- _Teks Sumber_

Rabu, 29 Juli 2009

Mendidik Anak Angkat

Tanya:
Saya karyawan di kantor swasta, sudah 10 tahun menikah tetapi belum punya anak. Tiga tahun lalu, saya dan suami sepakat untuk mengangkat T sebagai anak. Dia masih kemenakan suami. Tahun ini, T mulai masuk di SMP. Sebenarnya T anak yang baik, tetapi jika kecewa karena ada permintaannya tidak dituruti, dia akan merajuk dan menuduh kami tidak menyayanginya karena bukan anak kandung.

Hal itu menyebabkan suami selalu menuruti permintaannya. Saya selalu mengingatkan agar suami jangan memanjakan anak seperti itu. Tetapi suami tidak bisa menerima perkataan saya, bahkan sering marah-marah. Suami paling tidak suka kalau ada orang yang menyebut T sebagai anak angkat. Bagaimana menurut ajaran Islam, apakah dibolehkan anak angkat diakui sebagai anak kandung?
(Ny Eny )

Jawab:
Ibu Eny, karena usia T sewaktu diangkat sebagai anak sekitar 10 tahun, maka ia sudah tahu siapa orang tua kandungnya. Maka ia suka merajuk dan ingin kembali ke orang tuanya apabila mengalami kekecewaan. Karena itu, suami Ibu selalu memanjakannya agar T merasa disayang dan diperhatikan.

Tapi, di sisi lain, memanjakan anak secara berlebihan akan berakibat kurang baik terhadap perkembangannya, terutama kemampuan untuk mandiri. Dalam perkembangan kepribadian, kemandirian anak merupakan hal penting untuk menuju kedewasaan berpikir serta berperilaku.

Agar sikap suami yang memanjakan T tidak berakibat negatif, sebaiknya Ibu perlu bicara dari hati ke hati dengan suami tentang cara  yang perlu dilakukan agar sikap suami yang ingin memanjakan T tidak berakibat buruk bagi perkembangan anak.

Mengenai adopsi anak, tak ada larangan menurut Islam. Yang penting tujuannya untuk kebaikan dan masa depan anak, bukan untuk  tujuan yang merugikan atau menyengsarakan anak. Yang perlu diperhatikan Ibu dan suami adalah tuntunan Islam yang tidak membolehkan orang tua angkat menutupi identitas orang tua kandung anak angkat. Karena anak mempunyai kewajiban moral untuk mendoakan dan berbakti pada orang tua kandungnya. Demikian sebaliknya, orang tua berkewajiban mendoakan agar anaknya dapat menjadi anak yang salih/salihah.

- _Bahan Tersedia_
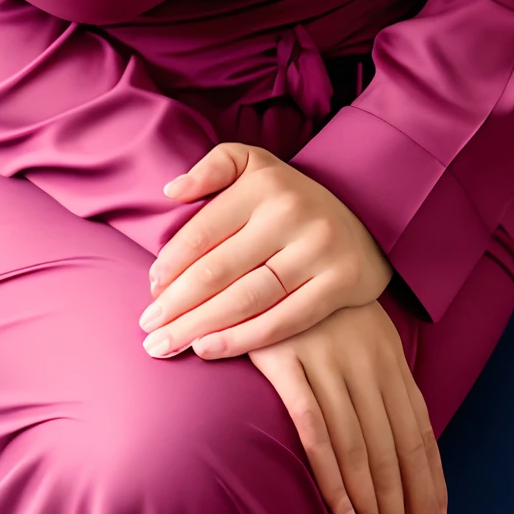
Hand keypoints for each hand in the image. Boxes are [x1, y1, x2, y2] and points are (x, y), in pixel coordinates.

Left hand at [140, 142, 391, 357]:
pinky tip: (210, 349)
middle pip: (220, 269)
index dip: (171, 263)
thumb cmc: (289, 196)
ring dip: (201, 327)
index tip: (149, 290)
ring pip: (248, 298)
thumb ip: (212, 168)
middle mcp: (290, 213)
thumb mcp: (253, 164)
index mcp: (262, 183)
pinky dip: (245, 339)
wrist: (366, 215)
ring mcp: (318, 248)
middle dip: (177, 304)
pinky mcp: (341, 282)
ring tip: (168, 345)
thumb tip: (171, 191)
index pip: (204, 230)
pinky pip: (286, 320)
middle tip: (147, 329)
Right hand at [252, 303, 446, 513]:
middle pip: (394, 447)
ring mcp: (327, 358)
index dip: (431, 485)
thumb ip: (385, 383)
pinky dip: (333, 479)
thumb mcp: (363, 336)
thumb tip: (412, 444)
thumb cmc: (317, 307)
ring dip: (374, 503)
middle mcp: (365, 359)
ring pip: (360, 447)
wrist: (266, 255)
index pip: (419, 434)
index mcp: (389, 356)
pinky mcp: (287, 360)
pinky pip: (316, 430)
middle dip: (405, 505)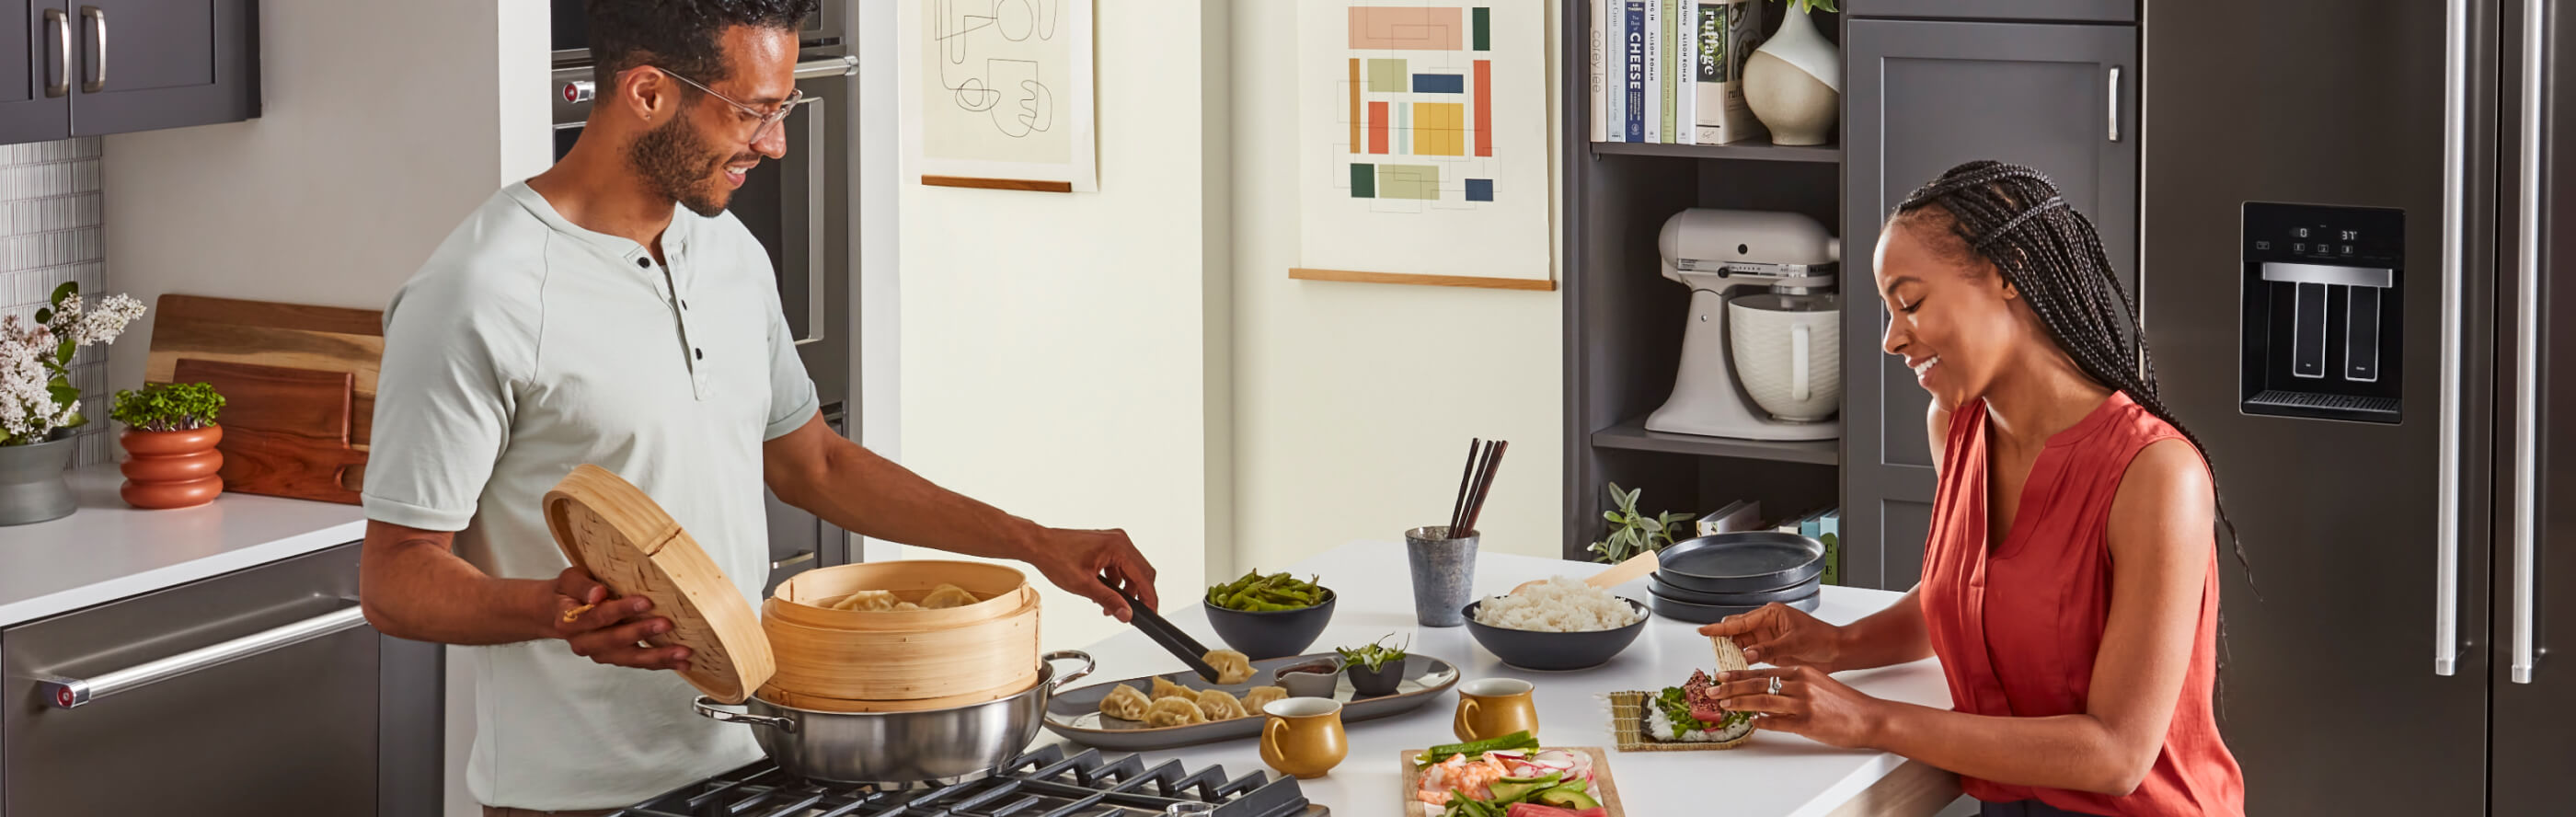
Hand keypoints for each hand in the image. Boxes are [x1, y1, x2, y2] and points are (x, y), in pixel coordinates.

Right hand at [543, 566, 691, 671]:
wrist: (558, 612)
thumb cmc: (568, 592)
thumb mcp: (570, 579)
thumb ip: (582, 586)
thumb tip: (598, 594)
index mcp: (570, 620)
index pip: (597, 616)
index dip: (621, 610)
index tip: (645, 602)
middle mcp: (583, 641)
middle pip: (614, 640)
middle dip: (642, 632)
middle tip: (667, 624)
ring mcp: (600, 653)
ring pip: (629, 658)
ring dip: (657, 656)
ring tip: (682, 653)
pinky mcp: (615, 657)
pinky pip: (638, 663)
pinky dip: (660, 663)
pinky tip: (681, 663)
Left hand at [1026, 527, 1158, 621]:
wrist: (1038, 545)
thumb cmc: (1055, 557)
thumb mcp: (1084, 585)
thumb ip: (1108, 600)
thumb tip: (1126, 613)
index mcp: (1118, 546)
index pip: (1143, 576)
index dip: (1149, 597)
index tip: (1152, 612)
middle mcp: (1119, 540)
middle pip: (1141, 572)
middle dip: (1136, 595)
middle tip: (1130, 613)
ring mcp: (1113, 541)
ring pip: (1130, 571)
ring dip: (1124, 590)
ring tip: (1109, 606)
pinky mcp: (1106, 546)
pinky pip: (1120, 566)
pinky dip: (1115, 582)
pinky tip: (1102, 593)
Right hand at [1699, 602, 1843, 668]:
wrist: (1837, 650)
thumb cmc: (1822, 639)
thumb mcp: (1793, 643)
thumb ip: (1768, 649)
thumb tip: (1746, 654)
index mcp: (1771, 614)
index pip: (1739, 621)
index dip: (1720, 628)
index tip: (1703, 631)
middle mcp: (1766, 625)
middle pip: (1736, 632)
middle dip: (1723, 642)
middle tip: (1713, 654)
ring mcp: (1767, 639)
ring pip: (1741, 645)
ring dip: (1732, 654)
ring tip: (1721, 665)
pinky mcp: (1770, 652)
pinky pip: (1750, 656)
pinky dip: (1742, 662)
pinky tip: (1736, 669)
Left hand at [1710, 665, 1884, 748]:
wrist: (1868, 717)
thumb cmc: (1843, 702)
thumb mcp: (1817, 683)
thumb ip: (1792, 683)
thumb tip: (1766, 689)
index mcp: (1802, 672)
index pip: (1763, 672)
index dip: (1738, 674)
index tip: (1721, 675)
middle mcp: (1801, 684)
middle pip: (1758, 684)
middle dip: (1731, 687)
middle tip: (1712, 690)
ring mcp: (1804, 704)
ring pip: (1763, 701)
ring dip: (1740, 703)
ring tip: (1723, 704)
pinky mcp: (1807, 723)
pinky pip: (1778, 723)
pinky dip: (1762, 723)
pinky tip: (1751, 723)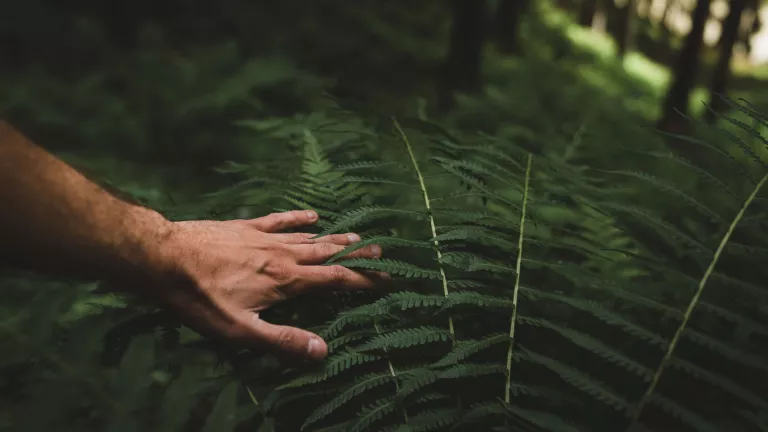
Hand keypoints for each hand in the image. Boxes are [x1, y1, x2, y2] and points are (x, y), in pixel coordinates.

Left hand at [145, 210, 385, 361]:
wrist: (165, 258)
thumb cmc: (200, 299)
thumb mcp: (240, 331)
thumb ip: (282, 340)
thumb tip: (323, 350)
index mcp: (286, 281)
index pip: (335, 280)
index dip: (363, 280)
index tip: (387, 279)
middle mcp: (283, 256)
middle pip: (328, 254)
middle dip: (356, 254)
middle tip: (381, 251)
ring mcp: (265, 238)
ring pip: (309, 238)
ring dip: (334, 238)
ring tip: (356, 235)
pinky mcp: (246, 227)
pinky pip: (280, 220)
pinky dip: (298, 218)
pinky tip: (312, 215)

- _Ketentuan Tugas_
Salin kembali bagian teks tentang mendidik anak angkat mulai dari "Agar sikap suami yang memanjakan" dan terus sampai "bagi perkembangan anak.", lalu ganti "dari hati ke hati" dengan "secara terbuka". Catatan di atas diambil dari sumber yang berbeda.

- _Jawaban Soal_
Agar sikap suami yang memanjakan T tidak berakibat negatif, sebaiknya Ibu perlu bicara secara terbuka dengan suami tentang cara  yang perlu dilakukan agar sikap suami yang ingin memanjakan T tidak berakibat buruk bagi perkembangan anak.